Saturday, December 31, 2022

Chateaubriand mentions eunuchs in his travels (1884)

François-René de Chateaubriand. Itinéraire de Paris à Jérusalem et de Jérusalem à Paris (originally 1884). Translated as Record of a Journey from Paris to Jerusalem and Back by A. S. Kline © Copyright 2011.

Three passages mention eunuchs:

During dinner, we received compliments from what in the Levant is termed the ‘nation’: this nation is composed of French merchants or the dependents of France living in the various Ports of Call. In Athens there are only one or two houses of this kind: they trade in oil. Monsieur Roque did me the honour of a visit: he had a family, and he invited me to visit, accompanied by Monsieur Fauvel, then he began to speak of Athenian society: ‘A foreigner settled for some time in Athens seemed to have felt or inspired a passion that was the talk of the town ... There was gossip about the House of Socrates, and chatter concerning the gardens of Phocion ... The Archbishop of Athens had not yet returned from Constantinople. No one knew if they would receive justice from the Pasha of Negropont (Chalcis), who threatened to exact a levy on Athens. To maintain a defence against sudden attack, the perimeter wall had been repaired; however everything was to be hoped for from the leader of the black eunuchs, the governor of Athens, who certainly had more credit with His Highness than the Pasha. (O Solon! O Themistocles!
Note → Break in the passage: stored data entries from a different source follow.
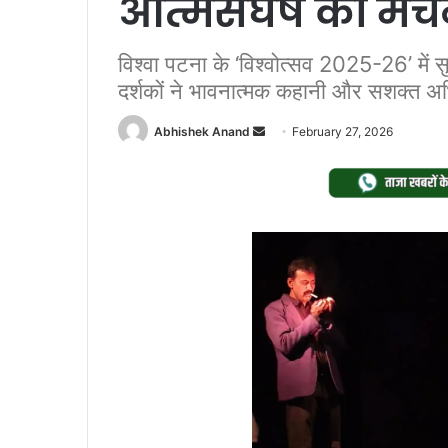
आत्मसंघर्ष का मं
विश्वा पटना के ‘विश्वोत्सव 2025-26’ में स
दर्शकों ने भावनात्मक कहानी और सशक्त 
Send
Abhishek Anand
February 27, 2026
an
email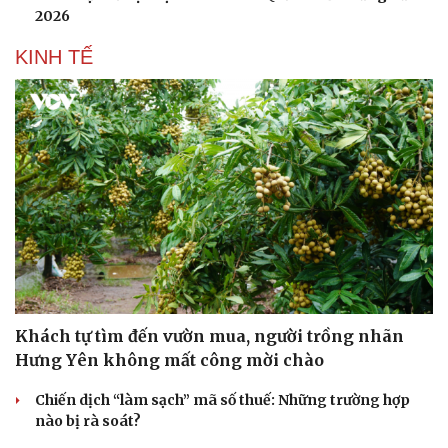
2026
KINH TẾ
Khách tự tìm đến vườn mua, người trồng nhãn
Hưng Yên không mất công mời chào
Chiến dịch “làm sạch” mã số thuế: Những trường hợp
nào bị rà soát?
The leader of the black eunuchs as governor of Athens, and all the other cities of Greece envying the Athenians that emblem of happiness!) ‘...For the rest, Monsieur Fauvel had done well to drive out the Italian priest who inhabited the Lantern of Demosthenes (one of the most beautiful monuments in Athens), and give his place to a French Capuchin. The latter possessed good manners, was affable, intelligent, and received hospitably those foreigners who, according to custom, intended to visit the French monastery...’ Such was the gossip, and the subject of conversation in Athens: one can see that the world was continuing as usual, and a traveller who let it go to his head too much might be somewhat confused by meeting his village concerns on arriving in Tripods Street.

* * *

This changeability in human affairs is all the more striking because it contrasts with the immobility of the rest of nature. As if to mock the instability of human society, wild animals experience no alteration in their empires or change of habits. I saw, when we were on the Hill of the Museum, storks forming their battalion and taking flight for Africa. (See, for a description of Athens in general, most of the XV book of Les Martyrs, and the notes.) For two thousand years they had made the same journey, and were as free and happy in the city of Solon as they are in the city of the commander of the black eunuchs. From the heights of their nests, that revolution cannot reach, they have witnessed the race of mortals altering beneath them: while impious generations were raised over the graves of religious generations, the young stork has always supported his aged father (see Aristophanes: Birds: 1355). Let me halt these reflections by saying that the stork is beloved by travellers; she, like them ‘in the heavens knoweth her appointed times’ (Jeremiah 8:7). These birds were often the companions of my travels in the wilds of America; I often saw them perched on the Indian wigwams; finding them in a different kind of wilderness, the ruins of the Parthenon, I could not help but talk a little of my old friends.

* * *

Attica, with a little less wretchedness, offers no less servitude; Athens is under the immediate protection of the head of the black eunuchs of the Seraglio. A disdar, or commander, represents that monstrous protector amidst the people of Solon. This disdar inhabits the citadel, filled with masterpieces by Phidias and Ictinus, without asking what people have left these fragments behind, without deigning to leave the hut he has had built beneath the ruins of the monuments of Pericles: very occasionally the tyrant crawls mechanically to the door of his den; sitting cross-legged on a dirty carpet, while the smoke of his pipe ascends between the columns of the Temple of Athene, he casts his gaze stupidly over the shores of Salamis and the Sea of Epidaurus.